As you’ll likely read in another outlet this week, I’m not a huge fan of “mergers & acquisitions” (M&A) in general. The main reason is strategic: most M&A isn’t really done to reinforce a sound business strategy, but simply to merge for mergers sake. M&A often isn’t good strategy, it is action in place of strategy. 

(And in journalism is anything less reliable than M&A rumors? Probably NBA trade rumors and new Presidency potential cabinet nominees, but that’s about it.)

Pondering this deal while on a beach last week, I sort of love it. Again, not because I’m convinced it is a great deal—we’ll see—but because this deal represents the streaming wars so well. Everything from failed mergers by traditional firms to the influence of big tech to the disruption of streaming…it’s all there. 

This may not be the M&A deal we wanted—or anyone predicted—but its the M&A deal the streaming wars deserve. The streaming wars are mostly about the battle between tech on one side and traditional firms on the other. This leads to all sorts of dualities and contradictions. This deal represents all that. And that’s the theme of the day.

(We’ll still have a lot to cover on who won and lost this deal, how it impacts all the other players and other potential M&A, but that will have to wait for future articles. I promise this won’t be the last time I write about this deal. Sign up for my newsletter to get my column and streaming ratings report delivered to your inbox.)

Duality 1: Mergers are great strategy unless they aren’t.

What’s the old joke about the lottery? I have a fifty-fifty chance of winning: either I will win or not. Those are good odds!

Funnily enough, that’s actually the math I was taught on M&A in business school. About half the time, mergers work and about half the time they don’t. In this case, flipping a coin is a good rule of thumb.

It does depend on what one means by “work”, though. Good deals—especially young tech acquisitions—tend to have huge upside. Think Google buying Youtube for only $1.6 billion. Youtube is on track to make $25 billion in revenue this year. So yeah, that was dirt cheap. Same for Facebook buying Instagram. Those are the type of deals that keep would-be moguls always searching for the next acquisition.

Of course, the misses can be equally big in M&A. Think AOL and Time-Warner. DirecTV and AT&T. Sony and Columbia/Tri-Star. Companies spending tens of billions, only to write it all off later.
══════
> EXERCISE GOAL
Copy the stretch of the merger commentary from "Pondering this deal" through "of the day.". This material was taken from a separate source.

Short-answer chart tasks
══════
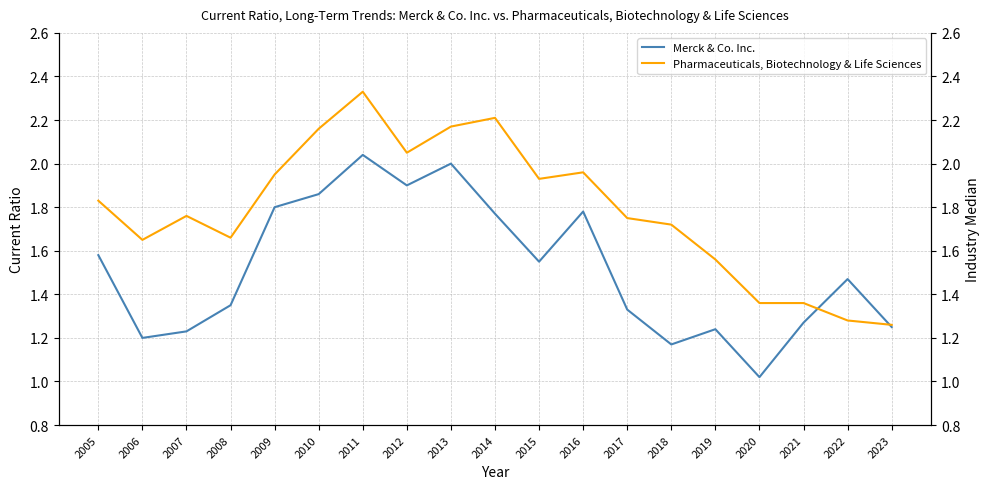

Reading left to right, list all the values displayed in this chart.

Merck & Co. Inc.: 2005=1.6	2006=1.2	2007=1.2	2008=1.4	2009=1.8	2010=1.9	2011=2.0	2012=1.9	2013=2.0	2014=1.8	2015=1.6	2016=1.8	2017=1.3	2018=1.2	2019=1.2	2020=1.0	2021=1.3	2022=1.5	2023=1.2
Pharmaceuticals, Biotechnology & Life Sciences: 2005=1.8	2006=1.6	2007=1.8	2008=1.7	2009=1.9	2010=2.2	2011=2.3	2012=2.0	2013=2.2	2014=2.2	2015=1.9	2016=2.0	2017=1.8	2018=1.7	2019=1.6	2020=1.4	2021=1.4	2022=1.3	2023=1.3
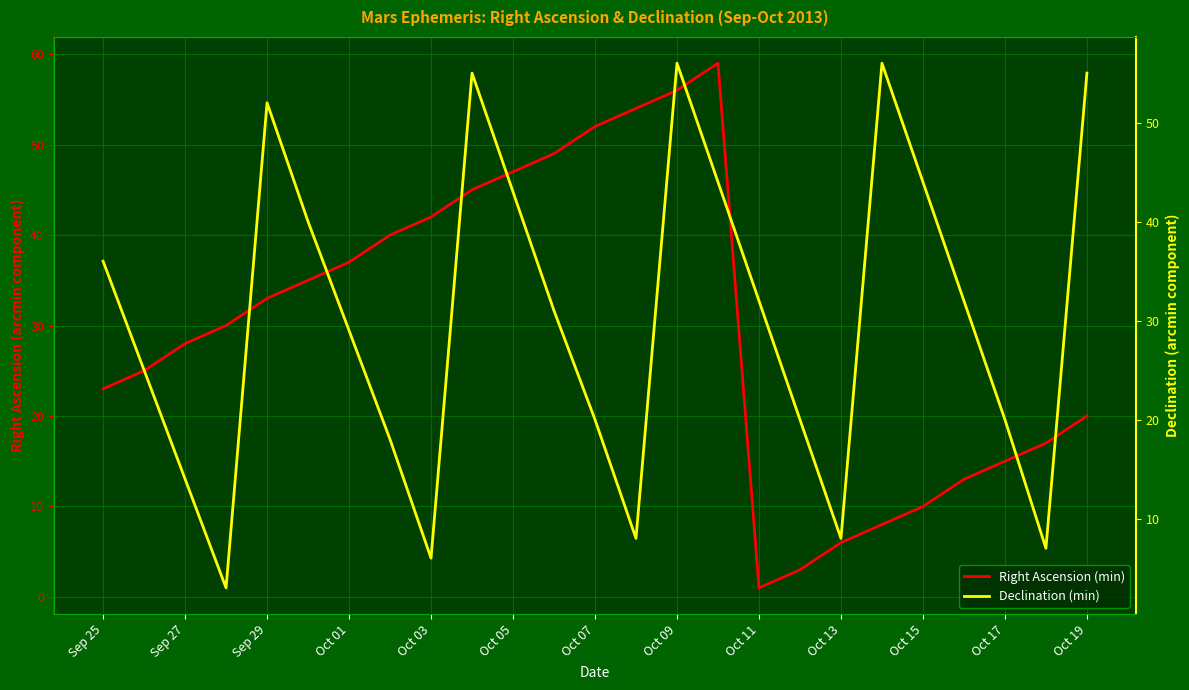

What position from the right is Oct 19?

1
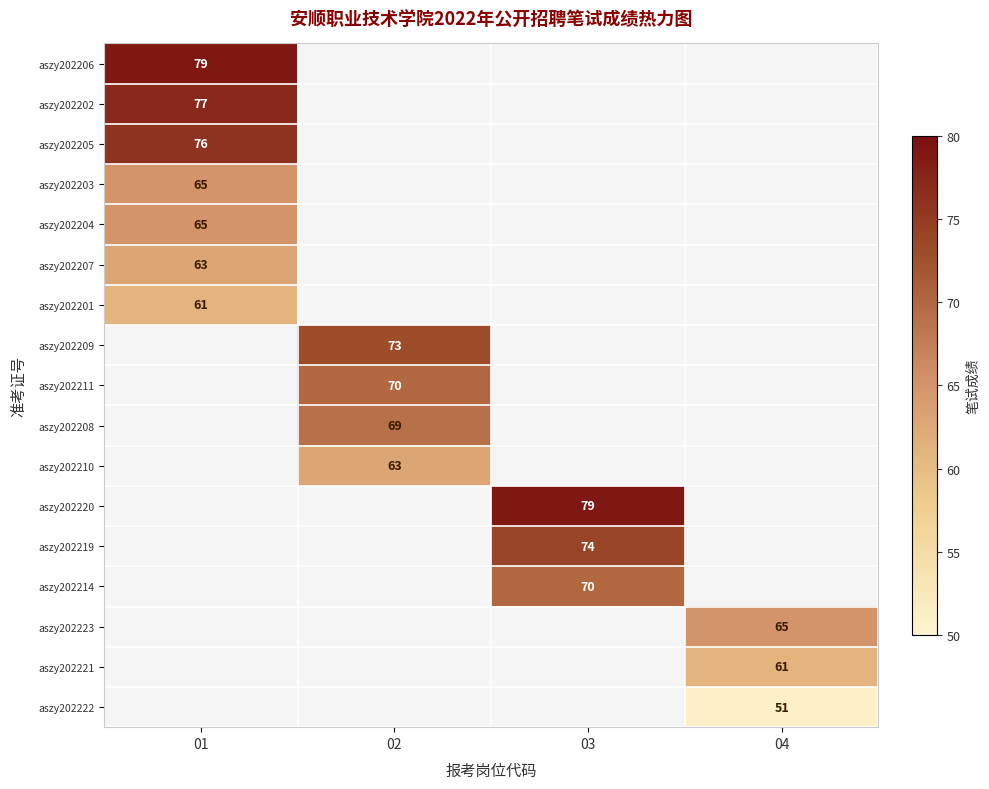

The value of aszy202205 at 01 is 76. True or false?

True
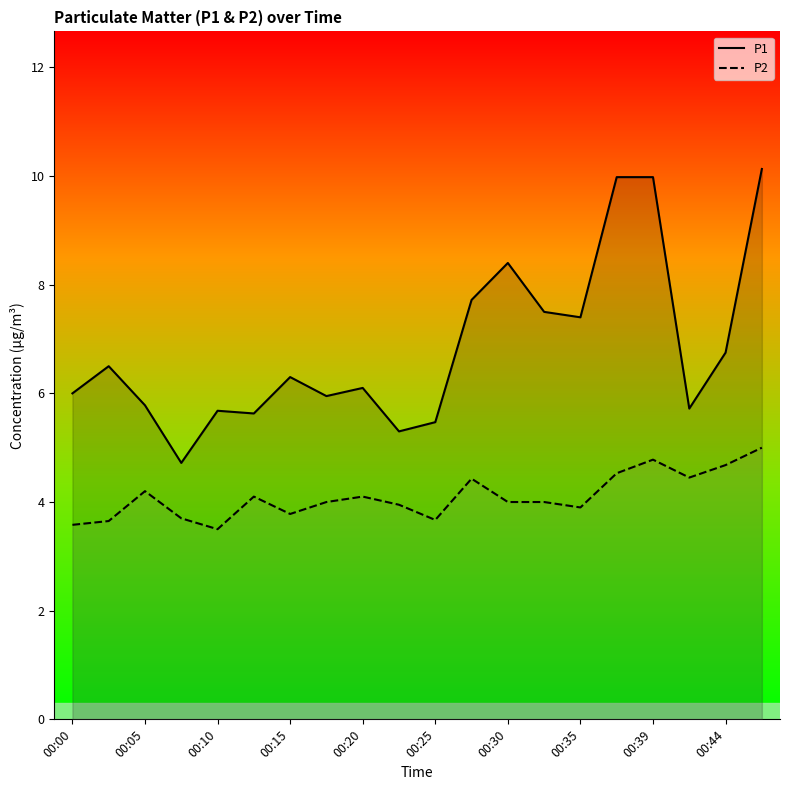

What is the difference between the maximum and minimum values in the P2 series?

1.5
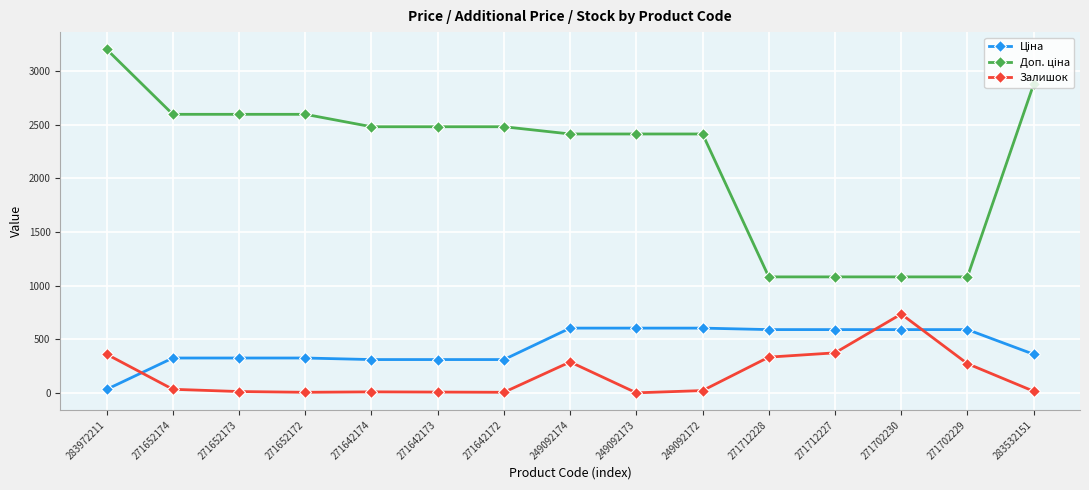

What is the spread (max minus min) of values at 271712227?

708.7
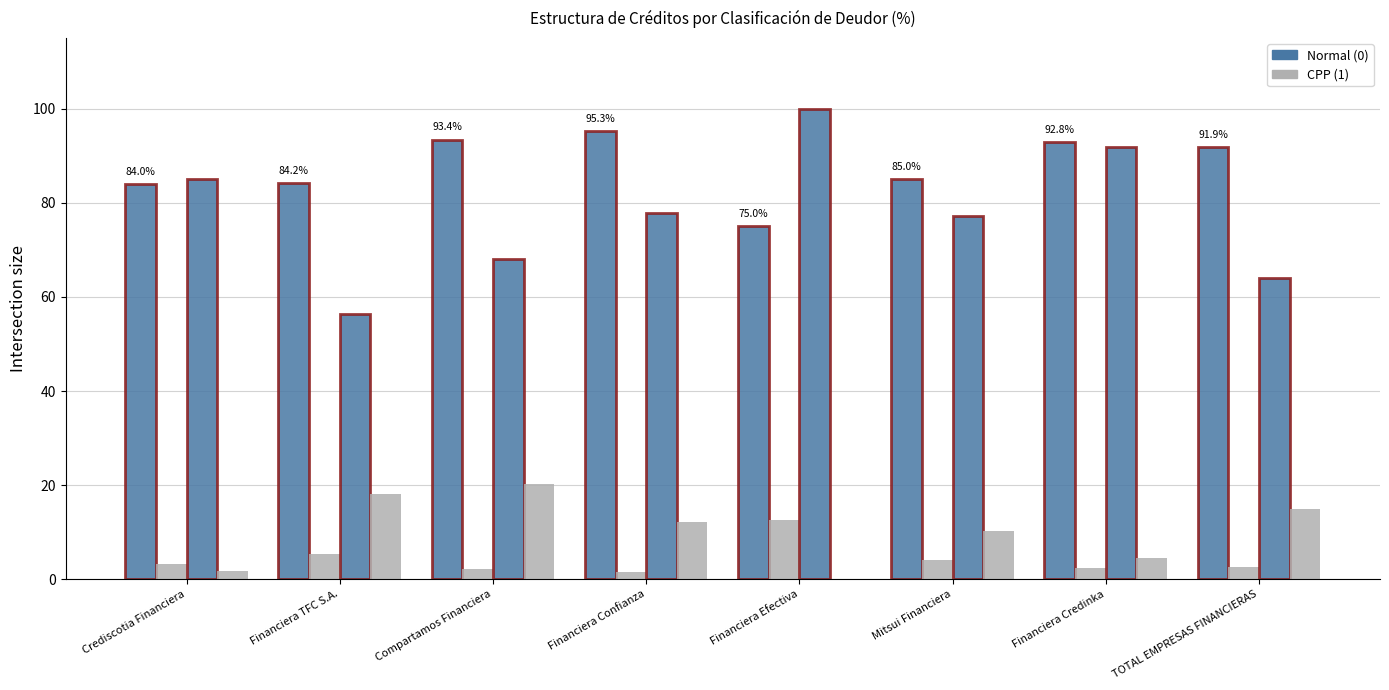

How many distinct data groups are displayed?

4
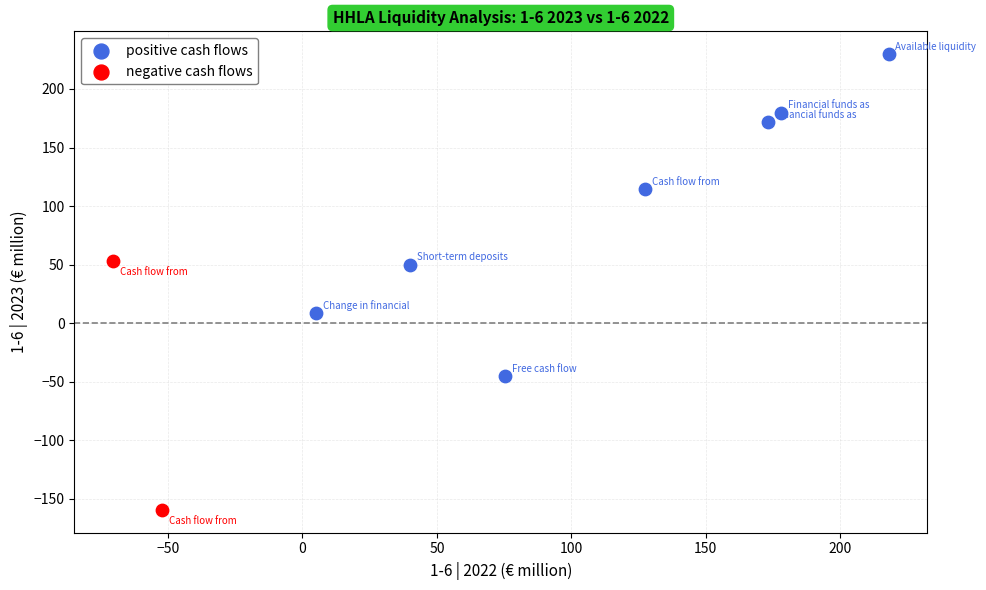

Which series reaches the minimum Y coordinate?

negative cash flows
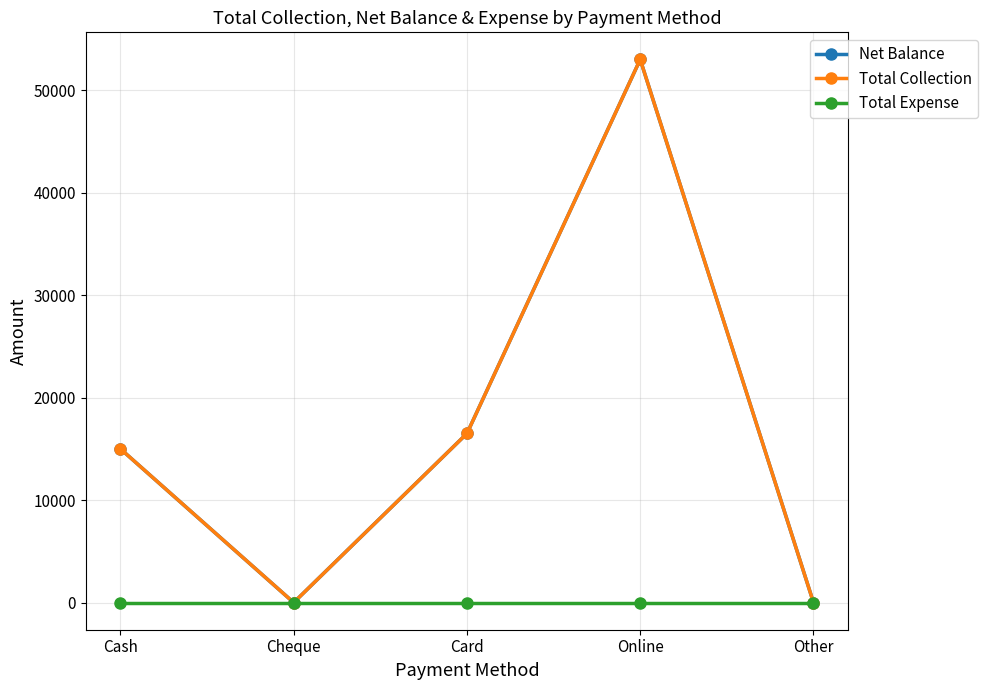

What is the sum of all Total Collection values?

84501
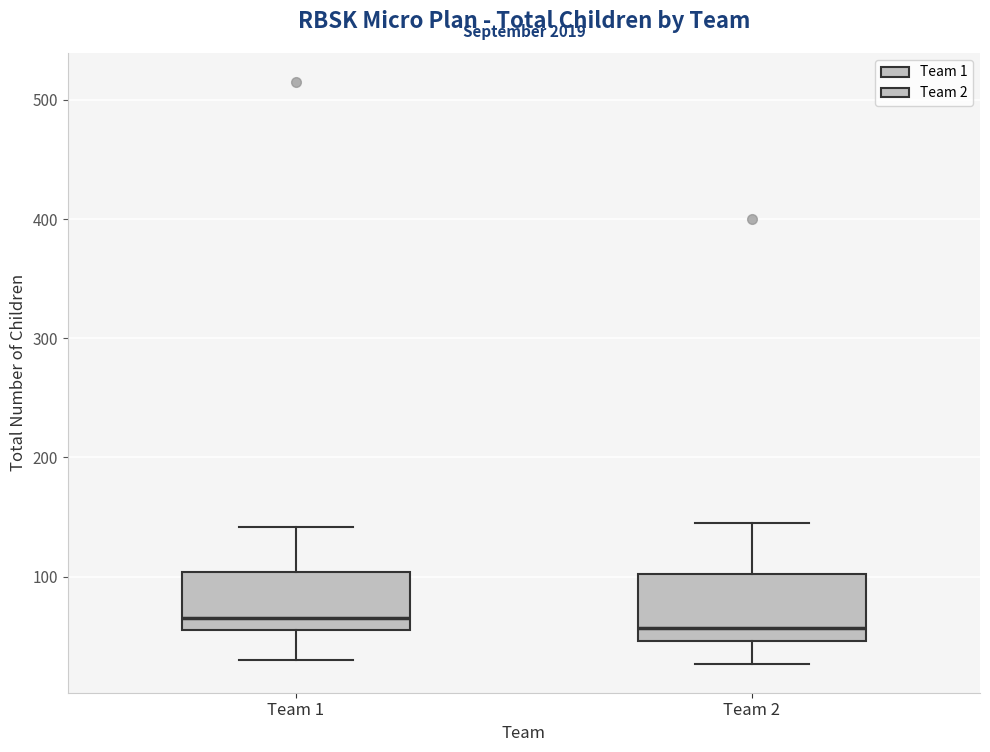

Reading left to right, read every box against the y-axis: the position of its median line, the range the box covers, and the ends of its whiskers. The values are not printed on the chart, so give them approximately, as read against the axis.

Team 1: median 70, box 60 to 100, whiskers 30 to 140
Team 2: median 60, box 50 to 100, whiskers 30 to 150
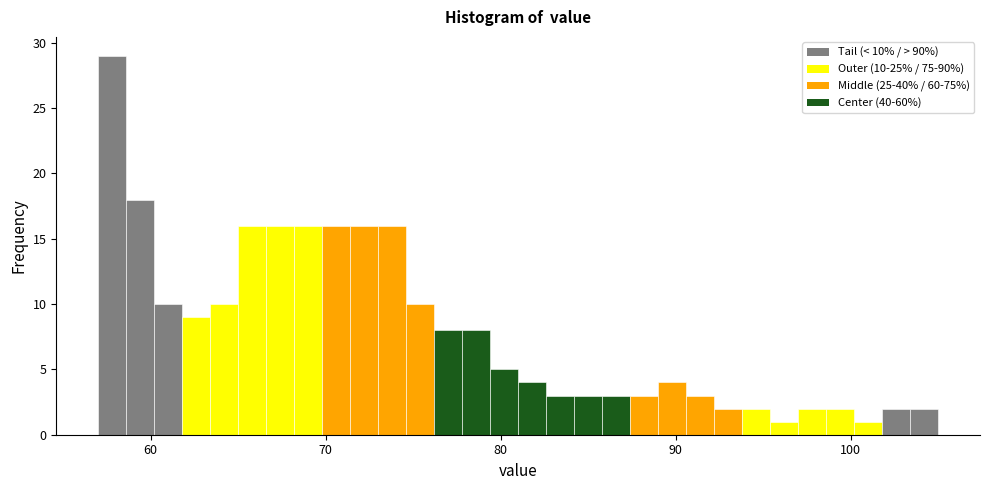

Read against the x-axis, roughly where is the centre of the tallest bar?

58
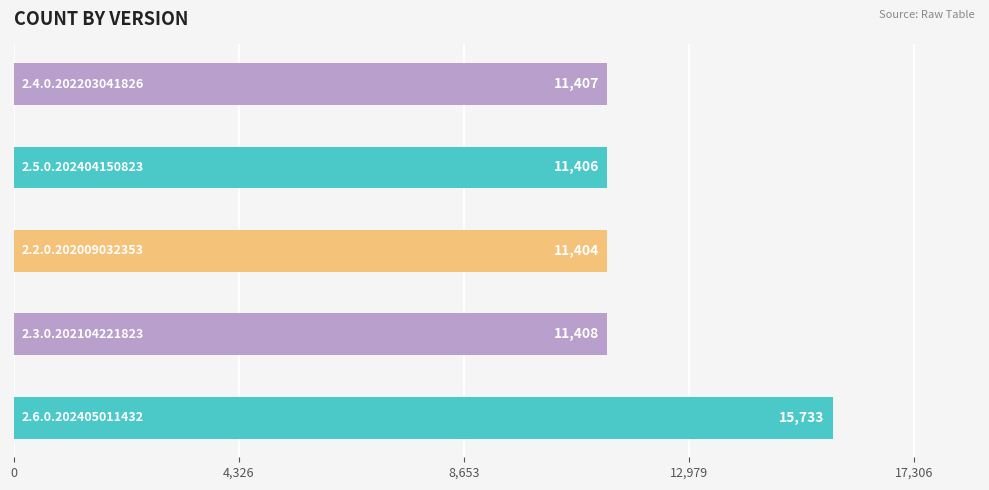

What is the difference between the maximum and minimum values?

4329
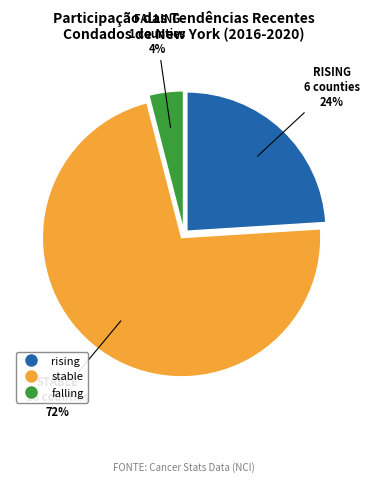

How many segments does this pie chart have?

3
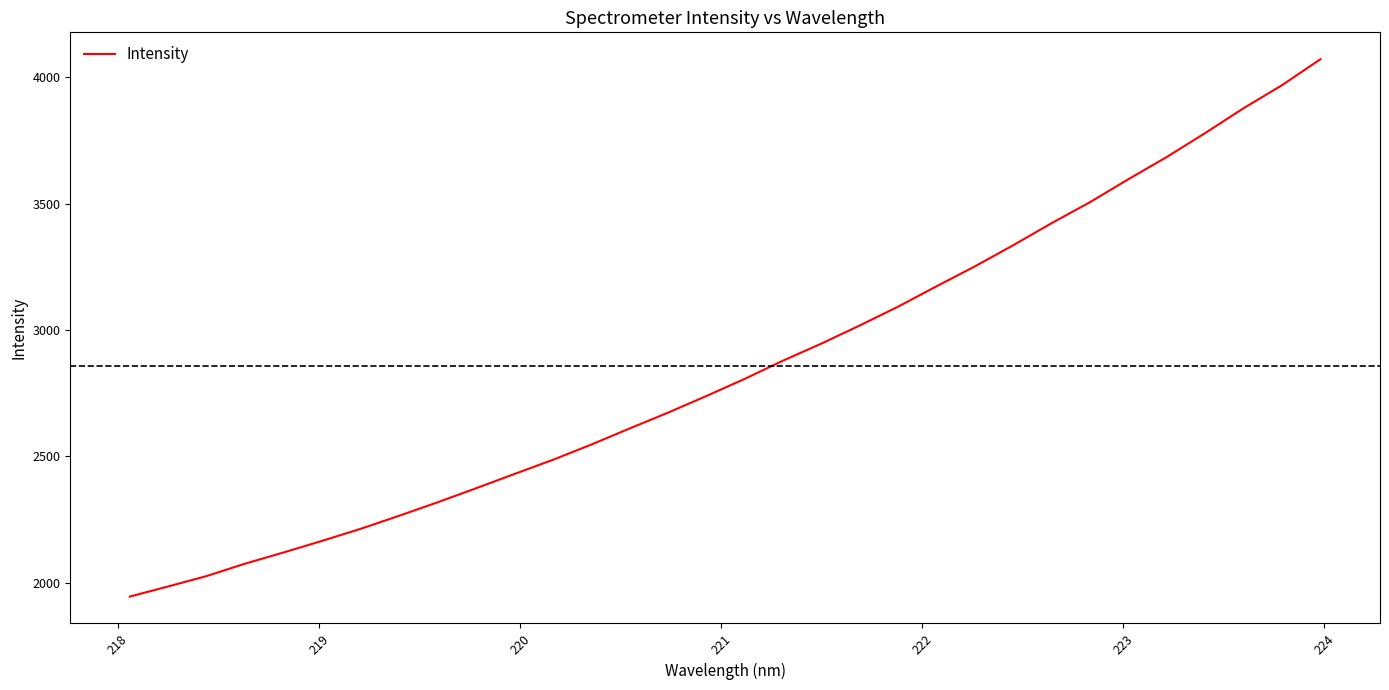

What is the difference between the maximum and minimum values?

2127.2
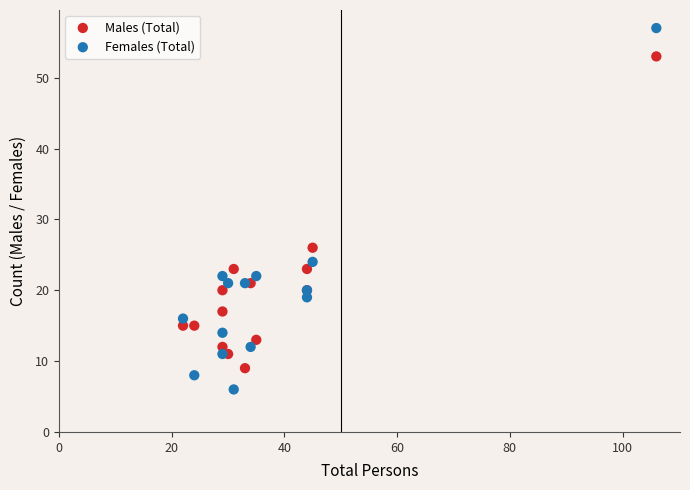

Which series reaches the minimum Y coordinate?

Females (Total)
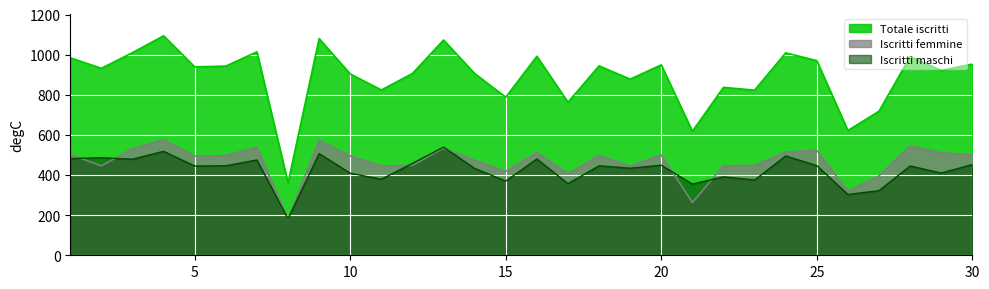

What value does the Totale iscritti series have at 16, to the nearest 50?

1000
══════
> RESPONSE TO THIS TASK
Pondering this deal while on a beach last week, I sort of love it. Again, not because I’m convinced it is a great deal—we’ll see—but because this deal represents the streaming wars so well. Everything from failed mergers by traditional firms to the influence of big tech to the disruption of streaming…it’s all there. 

This may not be the M&A deal we wanted—or anyone predicted—but its the M&A deal the streaming wars deserve. The streaming wars are mostly about the battle between tech on one side and traditional firms on the other. This leads to all sorts of dualities and contradictions. This deal represents all that. And that’s the theme of the day.